Joe Biden was on track for a second-place finish that would give his struggling campaign new hope.
Buttigieg told supporters, "I congratulate Senator Sanders on a strong showing today, knowing that we celebrate many of the same ideals. But before we rush to nominate Senator Sanders in our one shot to take on this president, let us take a sober look at what is at stake for our party ... we absolutely must defeat Donald Trump and everything that he represents in November."
Buttigieg added, "And that is a real difference from Senator Sanders revolution with the tenor of combat and division and polarization leading to a future where whoever wins the day, nothing changes the toxic tone of our politics."
He continued, "I believe the only way to truly deliver any of the progressive changes that we care about is to be a nominee who actually gives a damn about the effect you are having from the top of the ticket on those critical front-line House and Senate Democrats that we need to win."
Sanders had 44% of the county convention delegates in Nevada with about 11% of the precincts reported, as results were slow to roll in six hours after the caucuses began. Biden was a distant second to Sanders with 25%, but ahead of Buttigieg of South Bend, Indiana, in third with 15%.
"We still have a little bit of time before everything closes today. But as long as he's finishing in the top three, we're happy. And we're in it. We're loyal to the end," said Buttigieg supporter Shonna Mackelprang, a 50-year-old veteran.

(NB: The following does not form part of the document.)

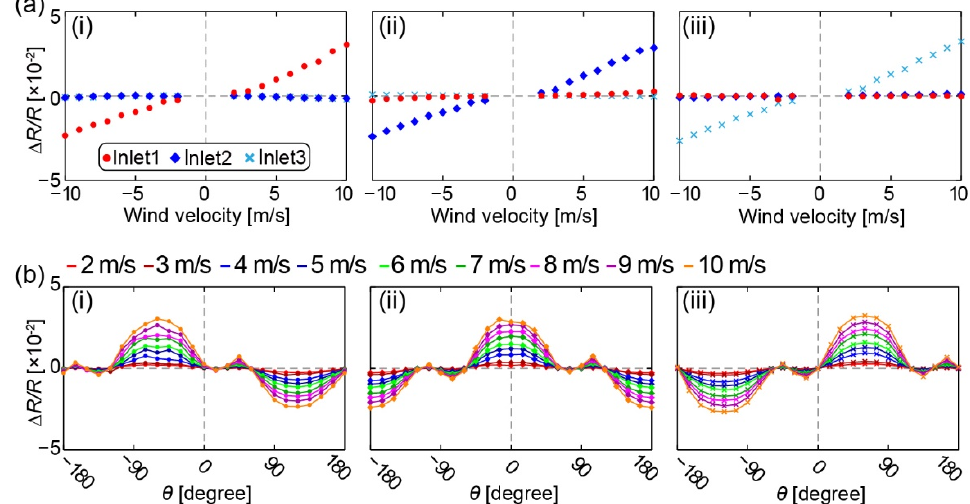
Figure 8. ( a ) Relationship between the wind velocity and the fractional resistance changes in three DP sensors when the corresponding inlet is on the axis of the wind tunnel: ( i ) inlet 1, ( ii ) inlet 2, and ( iii ) inlet 3. ( b ) Relationship between the wind direction and the fractional resistance changes for each inlet.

"So far, I feel pretty good. I'm excited. We had a good day," added Caitlin Escobar, a 33-year-old teacher who has been campaigning for Buttigieg for months.
Sanders rode a wave of backing from a diverse coalition of young and middle-aged voters, Latinos, union members and white college-educated women to a win in Nevada, showing signs of expanding support for his front-running campaign beyond his long-standing core.
Senator Elizabeth Warren was trailing in a disappointing fourth with 8% in Nevada, where voters poured into more than 250 sites around the state. Senator Amy Klobuchar and activist billionaire Tom Steyer were well back at 4%.